There is no one form of meditation, and each practice has different results, but the majority of them share proven reductions in anxiety, stress, depression, and improvements in all sorts of gauges of mental well being.
One of the fundamental teachings of Buddhism is the interdependence of all phenomena [1], and when you begin your practice you'll start seeing that when you sit, you might notice less daily anxiety, which might translate into better physical health. Or you might notice that being slightly less depressed makes you engage in your relationships with friends and family better. You might notice that your hips open up, which might mean less lower back pain.
The point being there are tons of positive benefits from a meditation practice that don't include some metaphysical nonsense that might be hard to take at face value. As my meditation teacher often emphasizes, if the practice doesn't deal with your day to day, quotidian problems of being alive, then it's just nice philosophy and nothing else. The Buddha taught that we should put first things first, and that's dealing with the suffering and stress of our lives. [2]
Also, "zoning out" is pretty much the opposite of meditation. Meditation is to be fully without distraction, whereas "zoning out" is giving in completely to the distraction.
[1] https://en.wikipedia.org/wiki/Prat%C4%ABtyasamutp%C4%81da
[2] https://en.wikipedia.org/wiki/Parable_of_the_Poisoned_Arrow
> How is 'guided' meditation when you're actively listening to someone else even the same thing?
Generally speaking, meditation shouldn't be interrupted by too many instructions. Most common is no instructions during meditation, or instructions only when a shift in practice is being done. Otherwise, most of the instructions are before starting meditation.
It’s very subtle and to be honest if you need to be sold on it it’s probably not going to help you much. It can be as simple as having half an hour where you can put everything (including yourself) down and stop poking at it, compounded over time there are some benefits, but yeah i don’t think it’s something that needs to be sold or gamified etc.

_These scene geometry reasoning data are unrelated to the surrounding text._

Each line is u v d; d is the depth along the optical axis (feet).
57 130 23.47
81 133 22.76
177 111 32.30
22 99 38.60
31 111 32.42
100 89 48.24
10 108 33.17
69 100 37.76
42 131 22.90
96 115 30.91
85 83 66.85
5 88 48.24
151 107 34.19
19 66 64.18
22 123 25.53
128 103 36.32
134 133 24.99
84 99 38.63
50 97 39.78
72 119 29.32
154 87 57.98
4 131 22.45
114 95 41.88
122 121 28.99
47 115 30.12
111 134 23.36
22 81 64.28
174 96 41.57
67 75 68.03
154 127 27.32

> if you need to be sold on it it’s probably not going to help you much
This seems like a red flag because it can be used to justify anything, even being in a cult. I think there probably are benefits to some of these things, but we shouldn't shut down when someone asks what the mechanism is. Perhaps they want to get some of those benefits, but want to go about it a different way, and therefore want to know how they might go about doing that.
Telling them that someone who wants to be "sold" on it isn't going to benefit just makes the whole thing seem less legit, IMO.
Well, disclaimer — I am a practicing zen buddhist, but it’s something I came to myself, we aren’t recruiting like religions, and there is no dogma or origin myth to believe in.
You’re unlikely to see a buddhist missionary asking if you’ve heard to truth about emptiness on a street corner ;)
My point was simply that, at least in my personal experience, if i had found zen as a tool to achieve something, e.g it was sold to me as having some effect other, it would not have worked.
2 replies →
I think the problem is that when you look at a brain from the inside, a lot of it looks irrational. Someone explaining a feeling or a mechanism based on thoughts to someone looking at that brain from the outside will have to bridge billions of neurons standing in between them. Nobody, not even a neuroscientist can do that, with any scientific rigor.
Meditation can be a very subjective experience and the benefits are often not immediate clear to the person practising. Hence it is hard to articulate. Best thing one can do is to just give it a try. It is not for everyone though.